In attesa di leggere il decreto legge varato ieri dal Consigli dei Ministri con le misure pro-emergenza terremoto e l’aumento sulle accise carburanti di 2 cent euro/litro più Iva, con la relativa entrata in vigore che tutto lascia prevedere sia oggi, le compagnie petrolifere hanno preferito restare alle finestra”, informa oggi Quotidiano Energia, sottolineando che i prezzi raccomandati registrano ancora aumenti che sono frutto però di decisioni prese prima degli ultimi eventi. “Secondo gli operatori, i giochi sul territorio si fanno oggi e soprattutto nel week-end – spiega QE – quando i delta tra prezzi raccomandati, quotazioni internazionali (ieri in forte discesa nonostante la debolezza dell’euro) e la risposta da dare all’invito del ministro Passera di farsi carico, almeno in parte, del nuovo caro-accisa daranno luogo a comportamenti di prezzo probabilmente variegati e tutti comunque da analizzare”.

Sul fronte dei danni nel solo settore lattiero-caseario, Fedagri parla di di 981.800 forme danneggiate, di cui 631.800 di Parmigiano Reggiano e 350.000 di Grana Padano. Il danno calcolabile, al netto di quelle che potranno essere recuperate, secondo Fedagri è di oltre 150 milioni di euro.

Intanto ieri il Ministero delle Politiche agricole ha dato il via ai primi interventi per l’agricoltura. “Abbiamo esaminato la critica situazione nella quale versano le imprese agricole delle zone colpite dal sisma e valutato le possibili risposte economiche in grado di riattivare un tessuto produttivo così fortemente ferito dal terremoto.
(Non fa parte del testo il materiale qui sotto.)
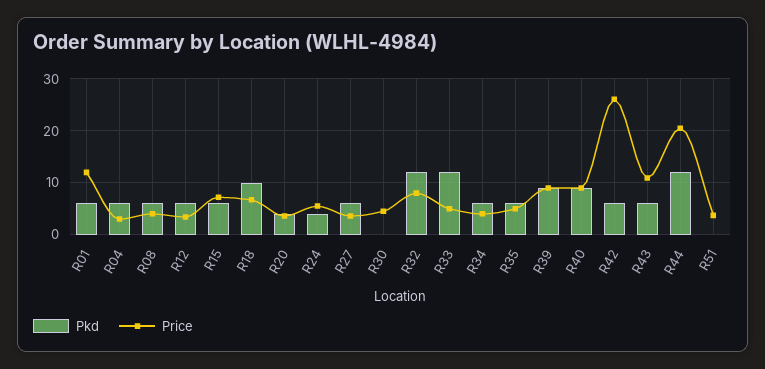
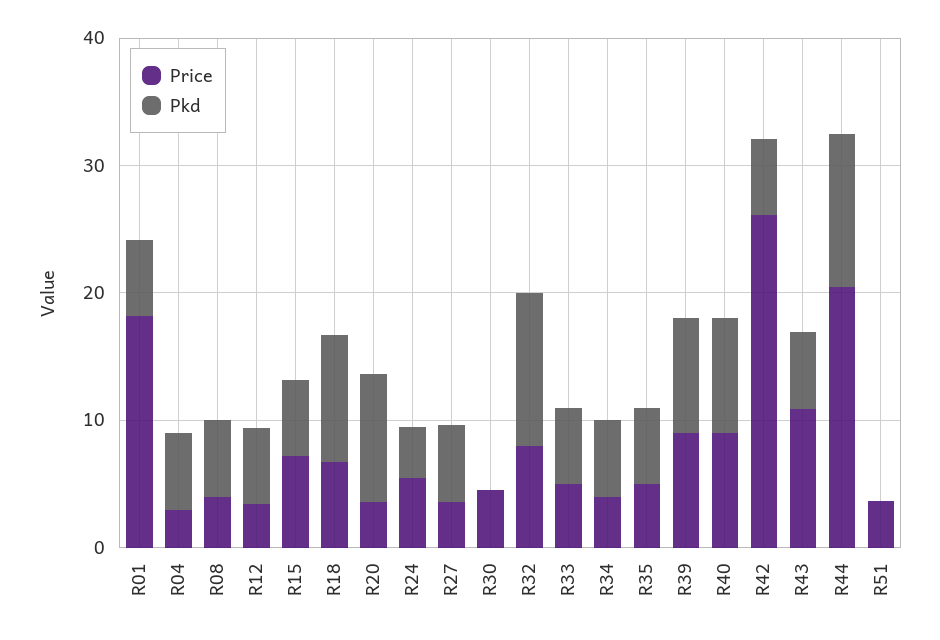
  {
    "Pkd": {
      "R01": 6,
      "R04": 6,
      "R08": 6,
      "R12": 6,
      "R15": 6,
      "R18": 10,
-     "R20": 4,
+     "R20": 10,
      "R24": 4,
      "R27": 6,
      "R30": 0,
      "R32": 12,
-     "R33": 12,
+     "R33": 6,
      "R34": 6,
      "R35": 6,
      "R39": 10,
      "R40": 10,
      "R42": 6,
      "R43": 6,
      "R44": 12,
      "R51": 0
    },
    "Price": {
-     "R01": 12,
+     "R01": 18,
      "R04": 2,
      "R08": 4,
      "R12": 4,
      "R15": 8,
      "R18": 6,
      "R20": 4,
      "R24": 6,
      "R27": 4,
      "R30": 4,
      "R32": 8,
      "R33": 4,
      "R34": 4,
      "R35": 4,
      "R39": 8,
      "R40": 8,
      "R42": 26,
      "R43": 10,
      "R44": 20,
      "R51": 4
    }
  }

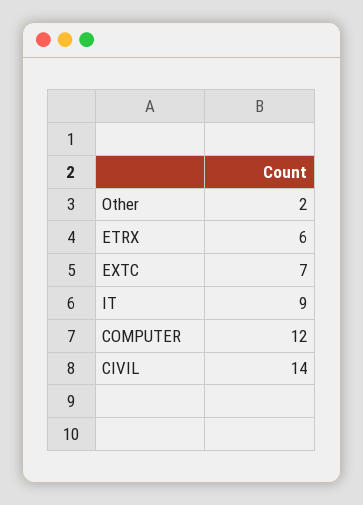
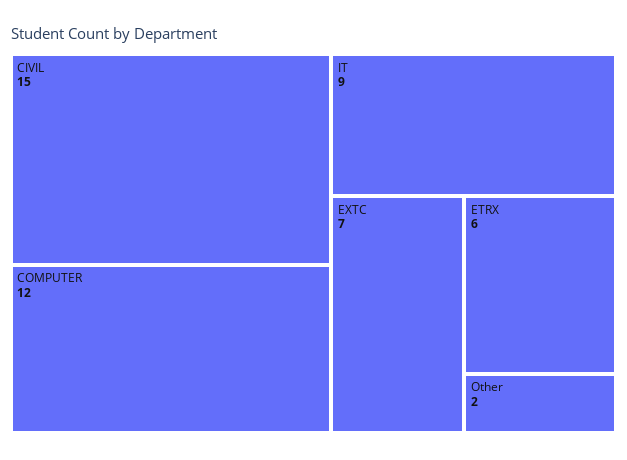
  {
    "Other": 2,
    "ETRX": 6,
    "EXTC": 7,
    "IT": 9,
    "COMPUTER": 12,
-   "CIVIL": 14
+   "CIVIL": 15
  }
Si tratta di una vera tragedia nazionale alla quale intendiamo dare risposte concrete – ha detto il Ministro delle politiche agricole alimentari e forestali Mario Catania – Lo strumento più immediato per il raggiungimento di questo obiettivo è certamente il potenziamento del Programma di sviluppo rurale della Regione Emilia-Romagna, a cui si giungerà anche grazie all’iniziativa presa dal Coordinatore degli Assessori regionali, Dario Stefano, che ha promosso una rimodulazione in favore della Regione Emilia-Romagna di parte dei fondi precedentemente assegnati ad altre Regioni. Per la parte rimanente delle risorse mi sono attivato per reperire i fondi attraverso la rimodulazione delle quote di cofinanziamento nazionale e mediante l’attivazione di nuove risorse sulle quali il Governo sta lavorando.”
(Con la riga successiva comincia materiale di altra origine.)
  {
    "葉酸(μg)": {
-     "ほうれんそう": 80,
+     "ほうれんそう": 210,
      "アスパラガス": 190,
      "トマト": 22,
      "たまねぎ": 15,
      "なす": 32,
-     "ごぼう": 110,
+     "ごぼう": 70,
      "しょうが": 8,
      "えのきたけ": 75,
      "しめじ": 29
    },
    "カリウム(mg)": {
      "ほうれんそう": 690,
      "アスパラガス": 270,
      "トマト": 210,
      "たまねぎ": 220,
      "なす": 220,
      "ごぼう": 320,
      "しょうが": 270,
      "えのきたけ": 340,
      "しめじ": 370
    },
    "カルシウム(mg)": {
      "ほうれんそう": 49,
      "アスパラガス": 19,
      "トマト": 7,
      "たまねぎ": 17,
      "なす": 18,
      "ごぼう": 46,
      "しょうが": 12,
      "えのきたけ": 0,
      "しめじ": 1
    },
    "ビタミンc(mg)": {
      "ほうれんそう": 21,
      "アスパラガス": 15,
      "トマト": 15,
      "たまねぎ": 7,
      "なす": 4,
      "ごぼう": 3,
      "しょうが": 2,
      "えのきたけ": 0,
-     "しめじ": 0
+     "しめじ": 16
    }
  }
L’obiettivo complessivo è di mettere a disposizione dell’Emilia Romagna nuove risorse per circa 135 milioni di euro di nuovi fondi, dei quali 100 milioni sul Psr e 35 milioni liberati dal bilancio regionale a seguito dell’intervento sostitutivo dello Stato.“In questo modo – ha detto Catania – in tempi contenuti, la Regione Emilia-Romagna sarà posta nelle condizioni di poter intervenire al ripristino del potenziale produttivo delle aziende agricole colpite, così da permettere la messa in sicurezza delle strutture coinvolte dal sisma ed accelerare la ripresa dell’attività produttiva.”

Per quanto riguarda i danni ai prodotti, il Ministero ha evidenziato la difficoltà della situazione degli stabilimenti di maturazione dei formaggi DOP, per i quali sono in corso “misure per la dislocazione del prodotto delle imprese danneggiate al di fuori della zona di produzione prevista dai disciplinari”.
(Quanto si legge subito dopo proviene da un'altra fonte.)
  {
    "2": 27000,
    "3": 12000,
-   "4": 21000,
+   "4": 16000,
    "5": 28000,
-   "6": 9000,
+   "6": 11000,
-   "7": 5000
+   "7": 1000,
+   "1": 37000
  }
“Ci siamo anche attivati – ha concluso il Ministro Catania – nei confronti dell’Unione europea, la quale dovrà verificare preventivamente le relative disponibilità di bilancio, per consentire agli agricoltori delle aree colpite dal sisma di ricevere un acconto del 50% sui contributi previsti dalla Politica agricola comune (regime di pagamento unico) a partire dal prossimo mese di luglio, in anticipo di cinque mesi rispetto ai tempi stabiliti dalla normativa comunitaria.”